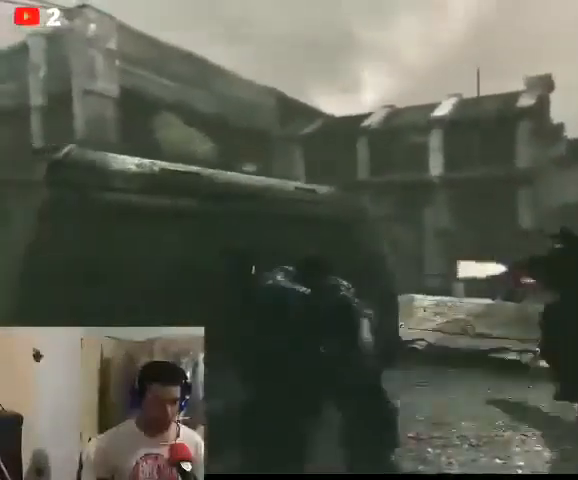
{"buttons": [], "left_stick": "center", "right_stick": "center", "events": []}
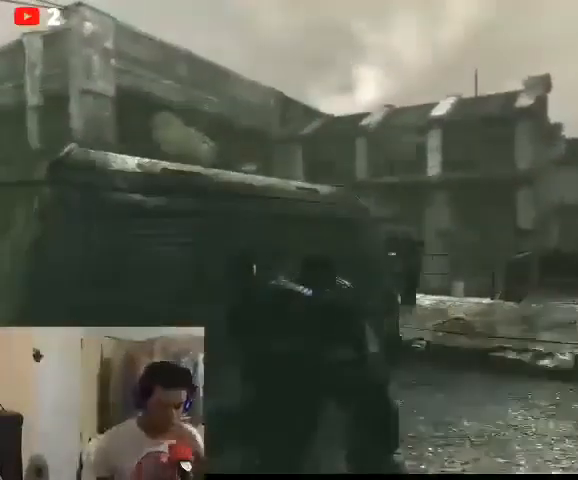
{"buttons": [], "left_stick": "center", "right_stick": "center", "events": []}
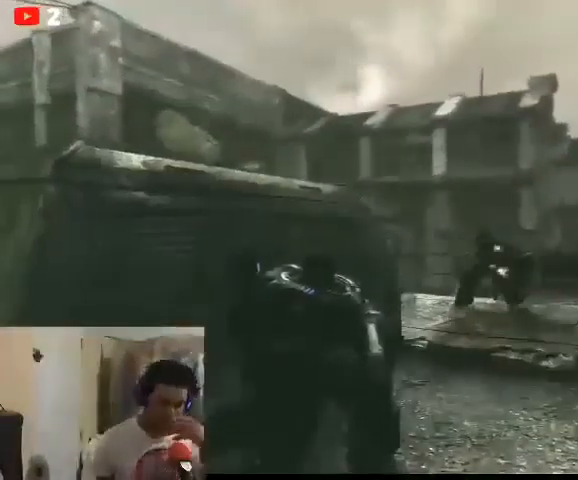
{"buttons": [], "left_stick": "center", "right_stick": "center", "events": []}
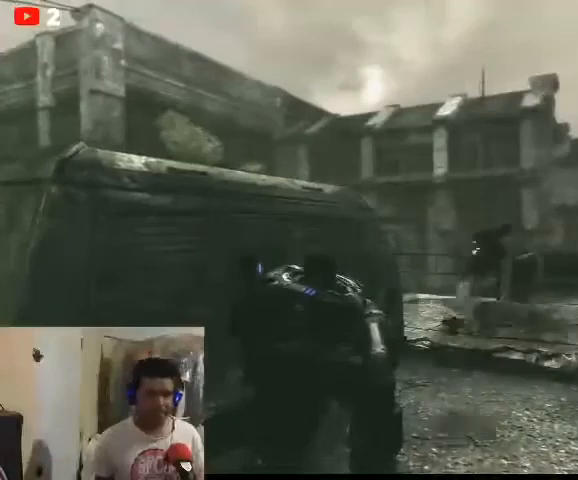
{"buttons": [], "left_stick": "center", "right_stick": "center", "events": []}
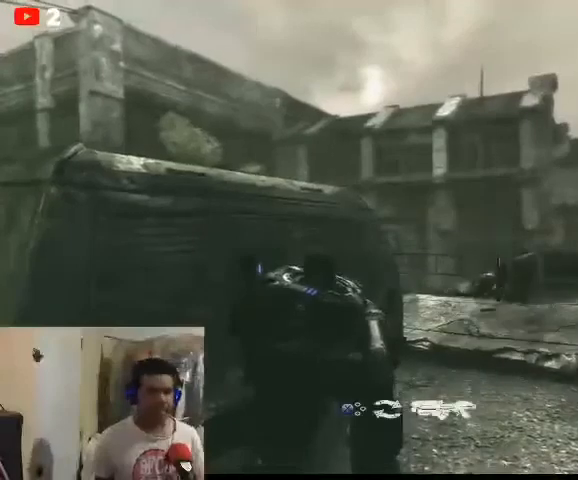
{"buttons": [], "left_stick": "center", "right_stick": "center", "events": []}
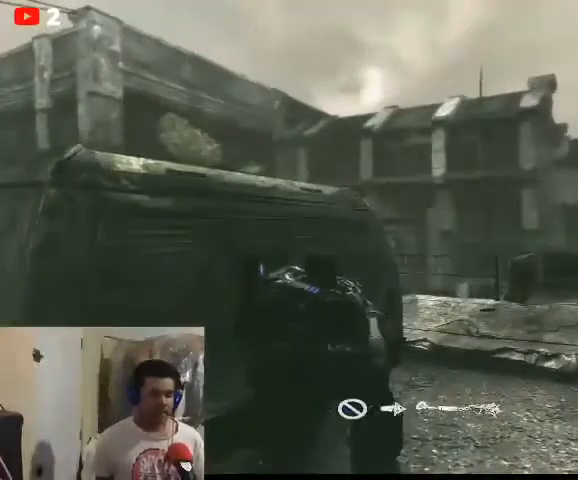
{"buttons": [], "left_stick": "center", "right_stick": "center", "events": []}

----

▶ [EXERCISE INSTRUCTIONS]: Retype the lines above exactly, no pictures.

▶ [ANSWER BOX]:
{"buttons": [], "left_stick": "center", "right_stick": "center", "events": []}
{"buttons": [], "left_stick": "center", "right_stick": "center", "events": []}
{"buttons": [], "left_stick": "center", "right_stick": "center", "events": []}
{"buttons": [], "left_stick": "center", "right_stick": "center", "events": []}
{"buttons": [], "left_stick": "center", "right_stick": "center", "events": []}
{"buttons": [], "left_stick": "center", "right_stick": "center", "events": []}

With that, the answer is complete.